CFO, others to leave Bankers Trust

Firings were hinted over botched probe


June 17, 1999|By BLOOMBERG NEWS

NEW YORK -- Bankers Trust Corp.'s chief financial officer and 12 others will leave after its new parent, Deutsche Bank AG, said it may fire executives of the U.S. unit for mishandling an investigation of illegal fund transfers.

Richard Daniel, the CFO, is the most senior executive to quit since Deutsche Bank bought New York-based Bankers Trust this month for $9 billion, becoming the world's biggest bank. He is leaving on his own accord "in the next few days," Dierk Hartwig, a Deutsche Bank spokesman, said yesterday.

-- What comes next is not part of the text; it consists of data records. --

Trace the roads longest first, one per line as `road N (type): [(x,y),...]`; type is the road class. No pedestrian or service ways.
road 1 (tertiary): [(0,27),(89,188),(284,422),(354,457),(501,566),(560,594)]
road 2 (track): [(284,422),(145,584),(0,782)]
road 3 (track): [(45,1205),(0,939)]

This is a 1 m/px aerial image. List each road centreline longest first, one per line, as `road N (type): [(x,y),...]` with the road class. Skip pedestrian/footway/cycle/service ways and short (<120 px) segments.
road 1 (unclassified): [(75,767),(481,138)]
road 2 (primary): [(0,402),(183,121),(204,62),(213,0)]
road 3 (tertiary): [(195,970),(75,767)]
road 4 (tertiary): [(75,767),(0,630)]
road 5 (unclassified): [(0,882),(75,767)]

Daniel was one of a few top officials responsible for investigating Bankers Trust's illegal transfers of customer funds to boost profits from 1994 to 1996, a practice that ended before he joined the bank in April 1996. Twelve other BT employees connected to the investigation are also quitting this week, said a person at the bank familiar with the resignations.

Deutsche Bank said in a federal filing after the purchase of Bankers Trust, parent of Baltimore's Alex. Brown, this month that it may fire BT executives for failing to act appropriately in investigating the funds transfer. BT had pleaded guilty to three felony counts and paid $63.5 million in fines for the transfers.

Daniel, 53, will be paid a fraction of his three-year, $22.5 million contract with Deutsche Bank because of his departure. Originally, he was to get a $9 million retention bonus, a minimum $4.15 million annual bonus and a salary of at least $350,000. Because he resigned, he won't get his retention bonus and won't get all three years' bonuses, a person familiar with the situation said.

A Deutsche Bank spokeswoman would not elaborate on terms of the resignation.

As owner of a bank with a criminal conviction, Deutsche Bank needs U.S. government permission to manage certain retirement funds. In applying to the Labor Department for such permission, Deutsche Bank said it may appoint a "special master" to review the activities of people who oversaw Bankers Trust's internal investigation of the funds transfers.

While criminal indictments are expected against people directly implicated in the fund transfers when they occurred, Deutsche's internal investigation could affect current Bankers Trust employees who weren't at the bank during the transfers.

By citing people "involved in responding to inquiries from any governmental agency regarding allegations," Deutsche Bank opens the issue of how cooperative Bankers Trust was with prosecutors or state auditors.

Bankers Trust had said it learned of the funds transfers in 1996 and promptly reported them to banking regulators and U.S. prosecutors. It pleaded guilty this March, three years later, to shifting $19.1 million of unclaimed customer funds into its own account.

According to the guilty plea in federal court, declining income in 1994 and 1995 led "the management of Bankers Trust to put significant pressure" on executives "to generate additional revenues and to lower expenses."

The charges outline how the unit that processes customers' securities transactions shifted dormant funds into the bank's own accounts.

Because the funds were used to boost earnings, Daniel, as the chief financial officer, was ultimately responsible for explaining how the fund transfers affected profits. In 1997, under his watch, the bank took a $20 million charge against earnings to restore the money to the dormant customer accounts. At the time it referred to it only as an "accounting" charge.

The internal investigation of the fund transfers occurred in a period when BT Chairman Frank Newman, who took charge in 1996, was supposed to be polishing the bank's image after an unrelated derivatives scandal.